• _RECORDS FOR THE EXERCISE_:
+++++

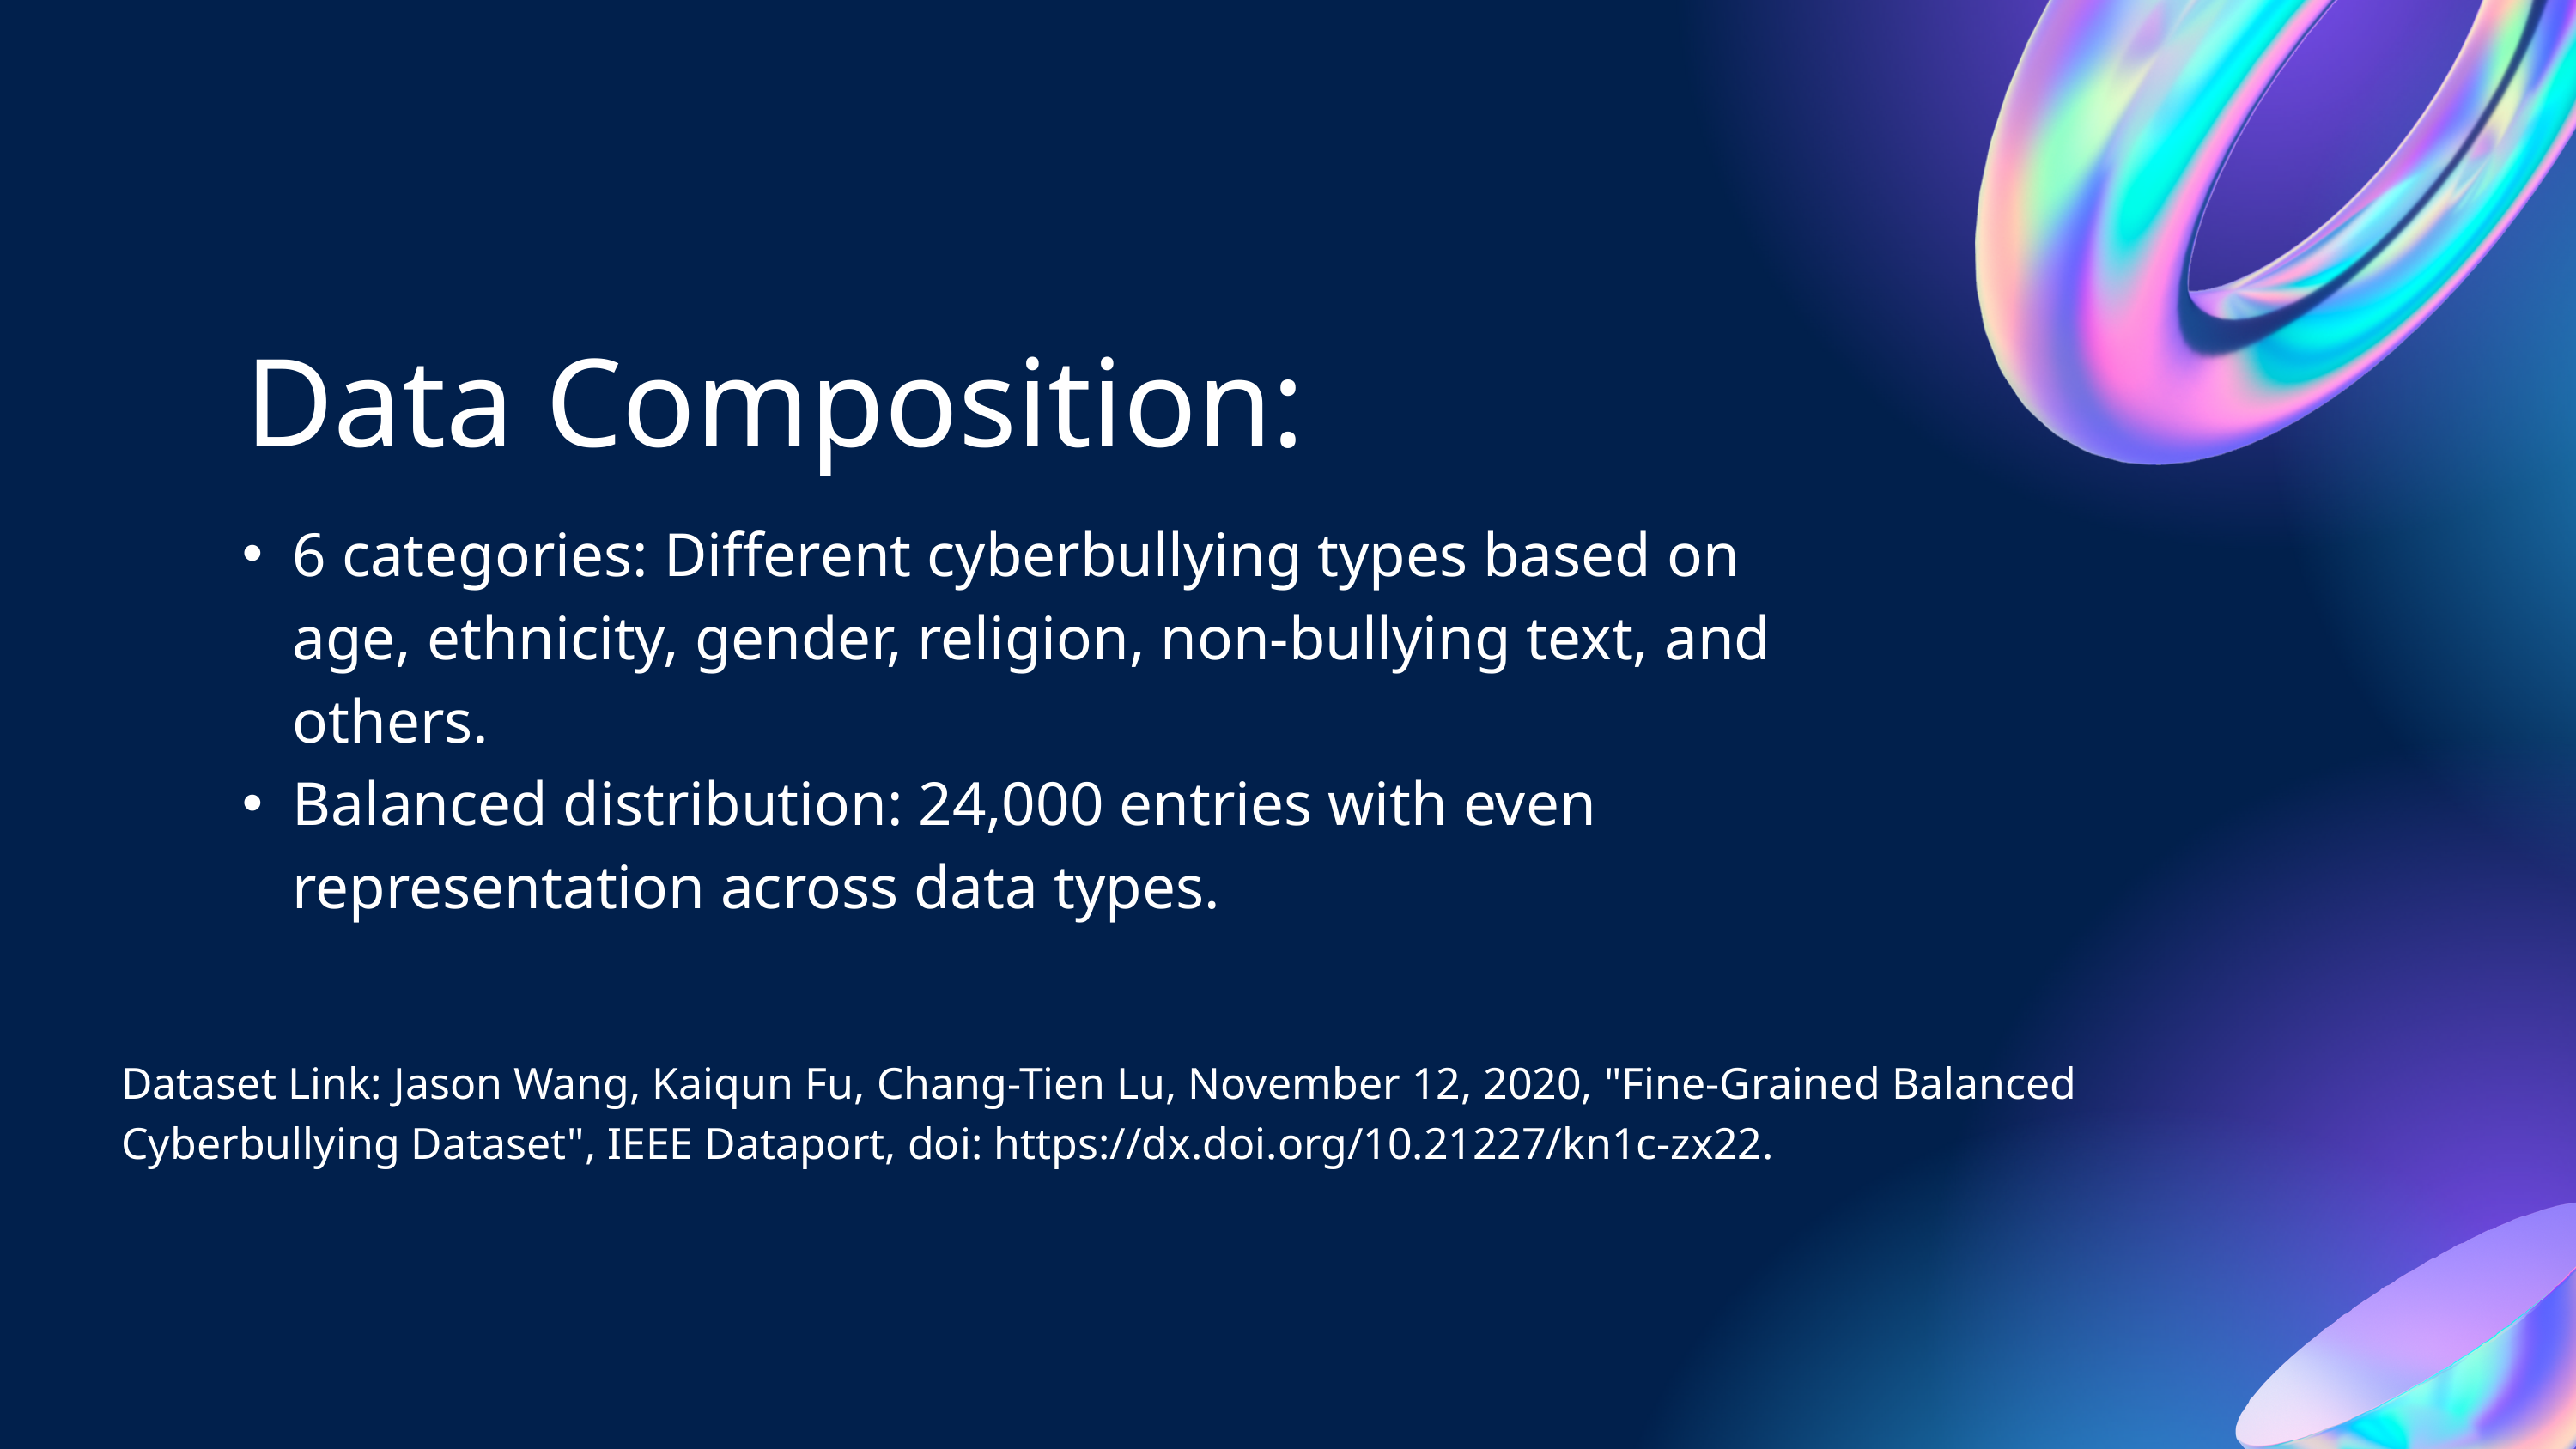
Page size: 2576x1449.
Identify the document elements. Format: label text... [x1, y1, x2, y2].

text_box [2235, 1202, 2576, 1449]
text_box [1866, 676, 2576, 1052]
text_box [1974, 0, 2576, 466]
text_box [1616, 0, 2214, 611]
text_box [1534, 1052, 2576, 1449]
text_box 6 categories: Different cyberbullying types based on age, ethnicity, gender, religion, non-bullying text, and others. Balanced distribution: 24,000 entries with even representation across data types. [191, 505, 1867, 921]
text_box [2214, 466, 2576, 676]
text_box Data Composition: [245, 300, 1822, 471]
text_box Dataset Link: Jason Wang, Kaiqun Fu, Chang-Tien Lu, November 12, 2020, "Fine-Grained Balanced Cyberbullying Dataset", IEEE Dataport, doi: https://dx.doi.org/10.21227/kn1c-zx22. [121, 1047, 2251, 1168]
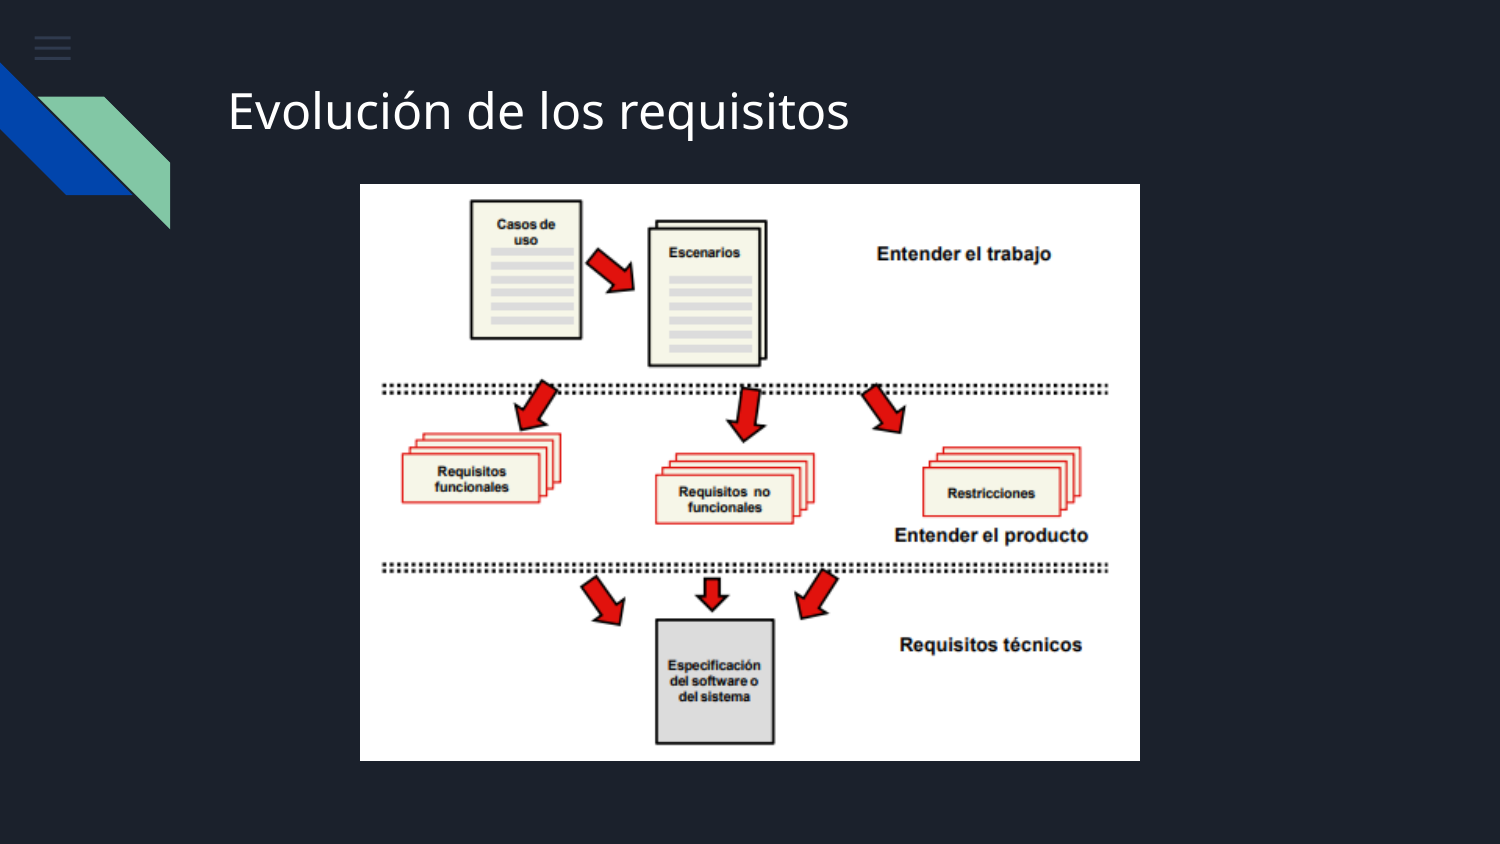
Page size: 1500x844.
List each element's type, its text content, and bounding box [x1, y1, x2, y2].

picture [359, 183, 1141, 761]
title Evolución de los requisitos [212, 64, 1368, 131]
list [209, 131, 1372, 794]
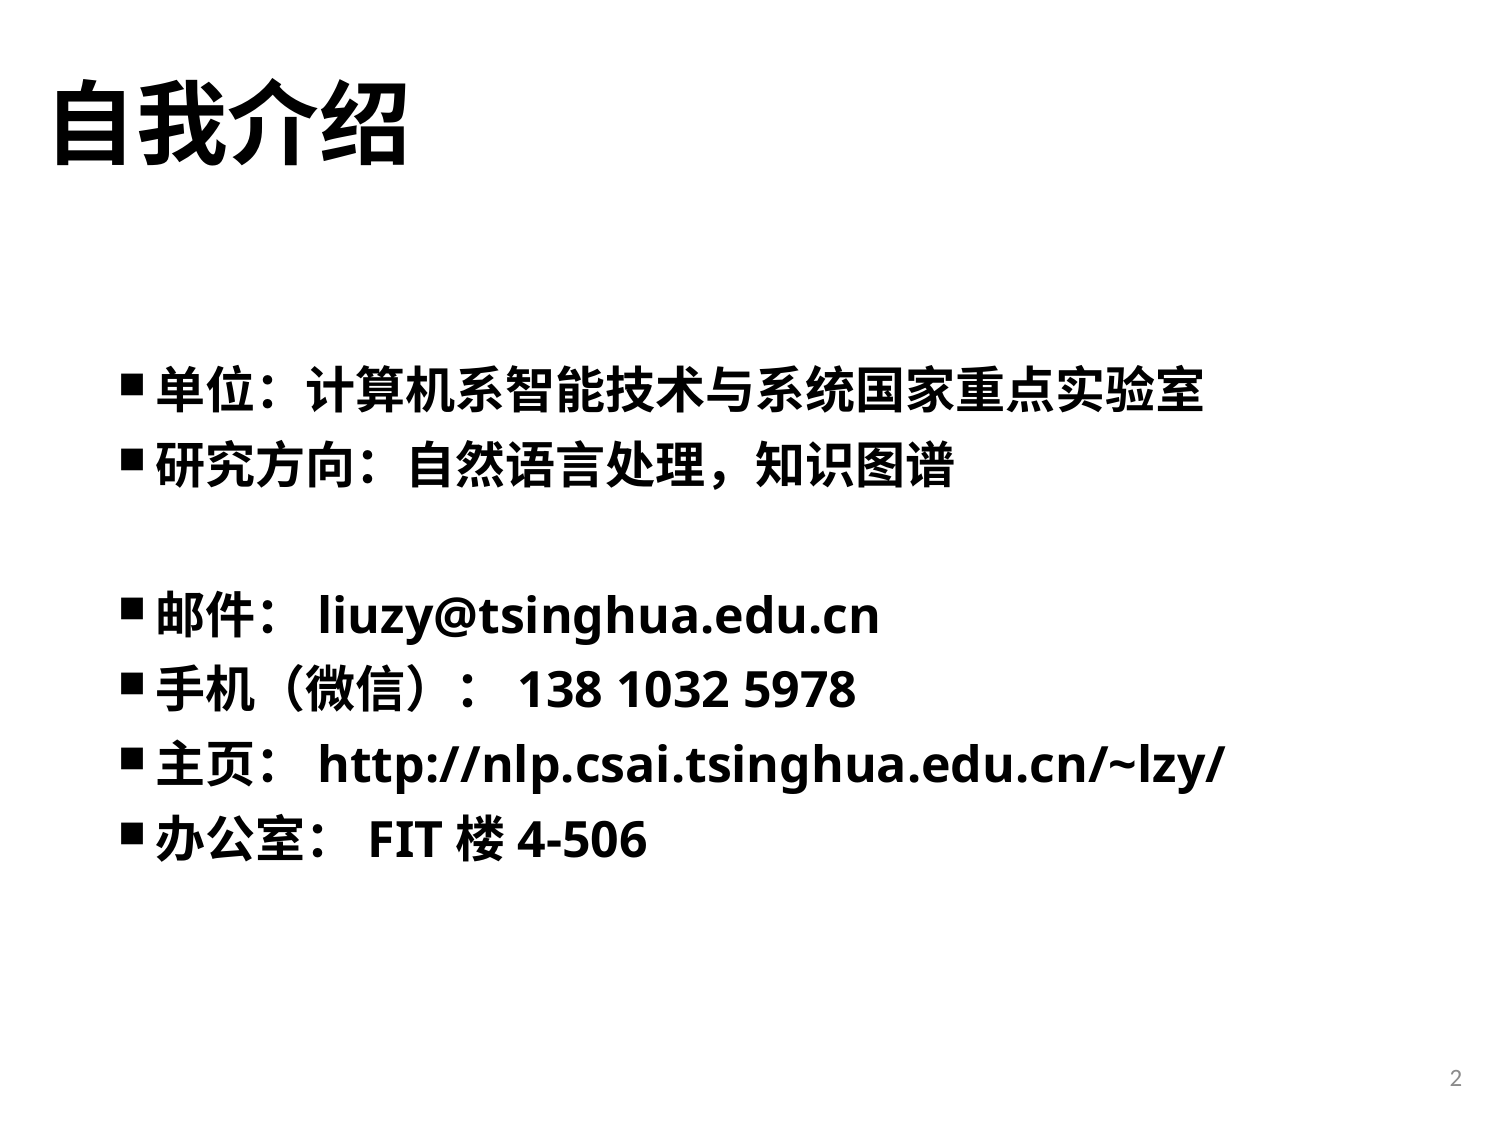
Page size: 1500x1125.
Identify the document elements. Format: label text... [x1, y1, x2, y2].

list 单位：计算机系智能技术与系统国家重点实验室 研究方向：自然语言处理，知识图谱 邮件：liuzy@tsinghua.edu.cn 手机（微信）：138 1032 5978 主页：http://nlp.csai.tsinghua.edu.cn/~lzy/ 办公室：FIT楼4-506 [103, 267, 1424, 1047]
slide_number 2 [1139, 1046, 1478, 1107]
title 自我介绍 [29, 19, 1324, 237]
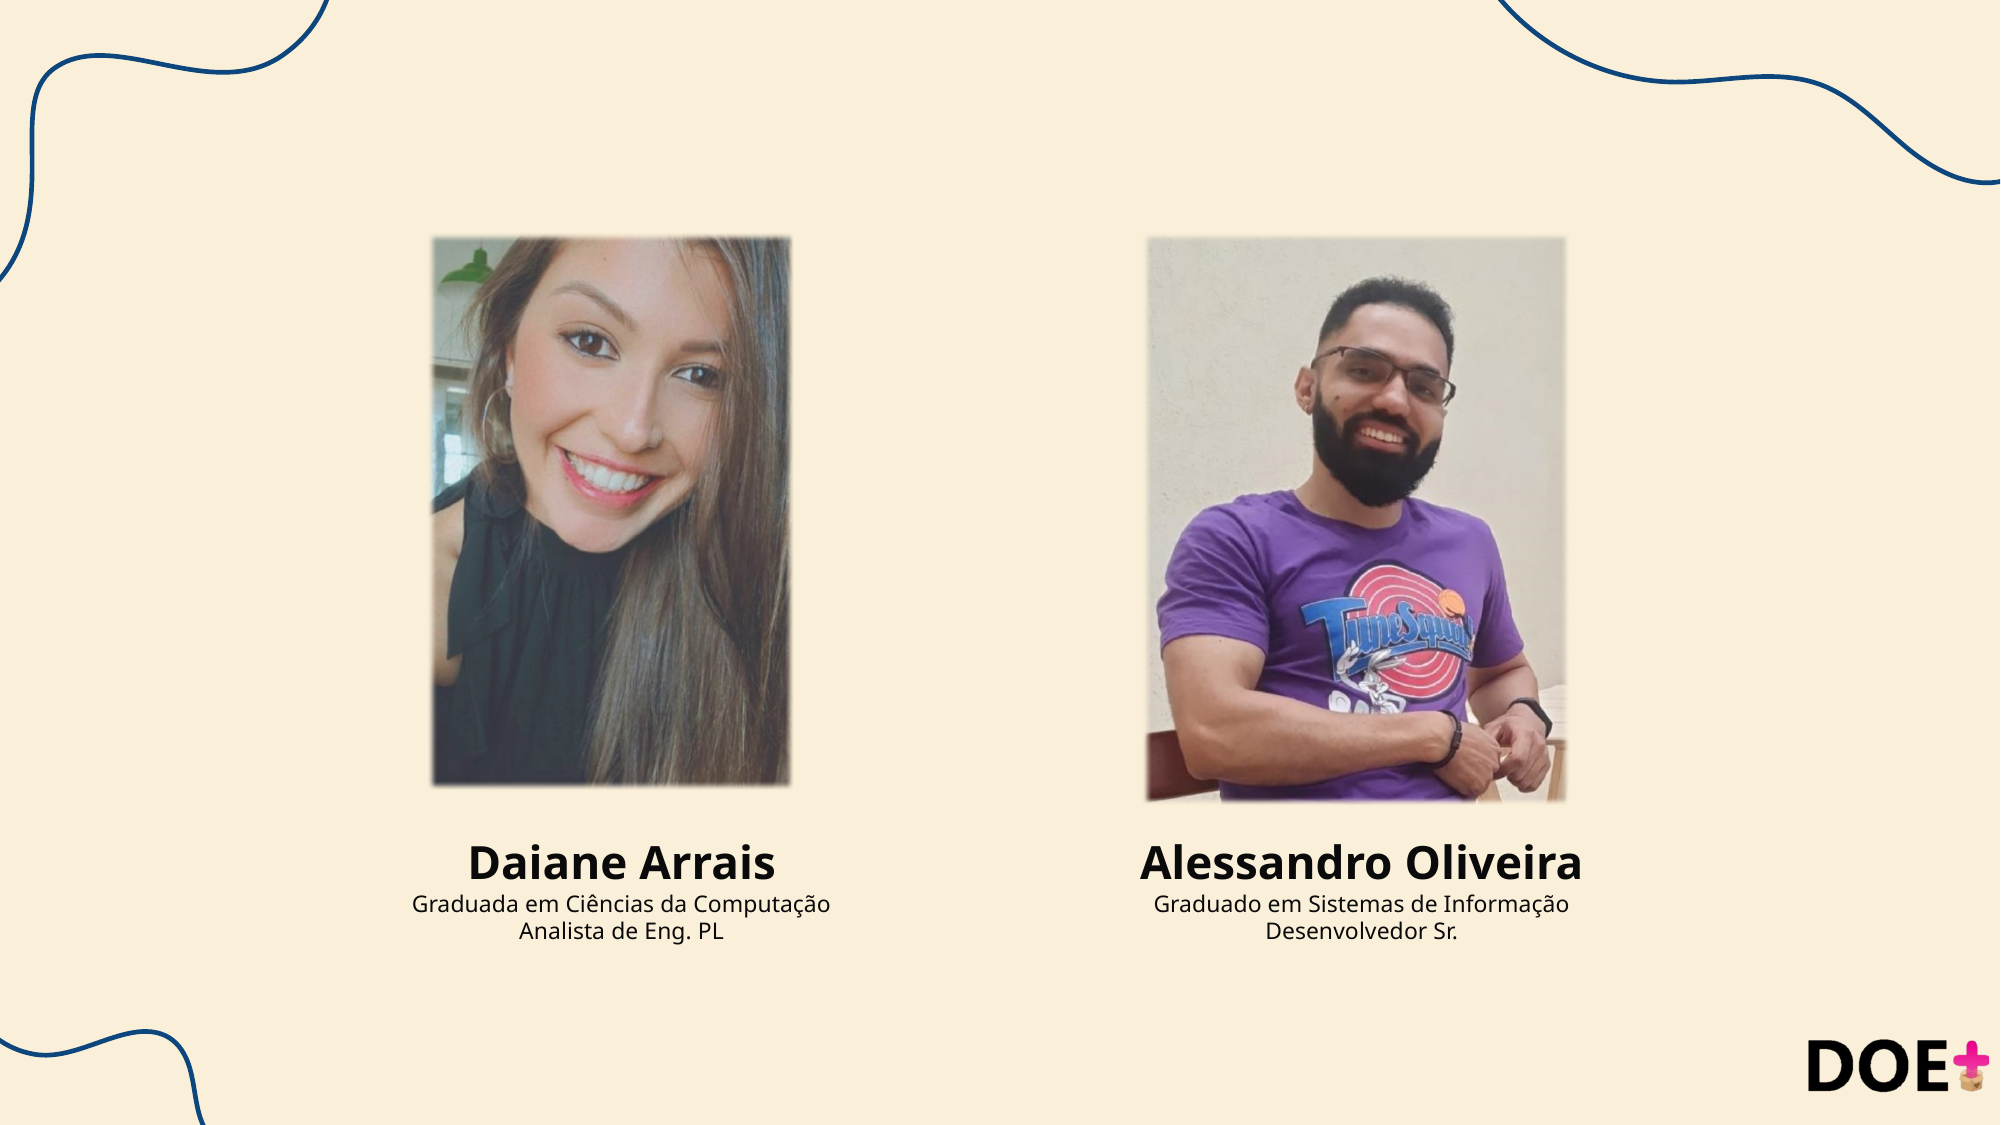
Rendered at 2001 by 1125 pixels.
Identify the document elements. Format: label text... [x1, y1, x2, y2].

+++++

• _JOB_: Pull out all lines from the listing that contain the string "Page".

• _ANSWER TO THE EXERCISE_:
Page size: 2576x1449.
Page size: 1500x844.
Page size: 1500x1125.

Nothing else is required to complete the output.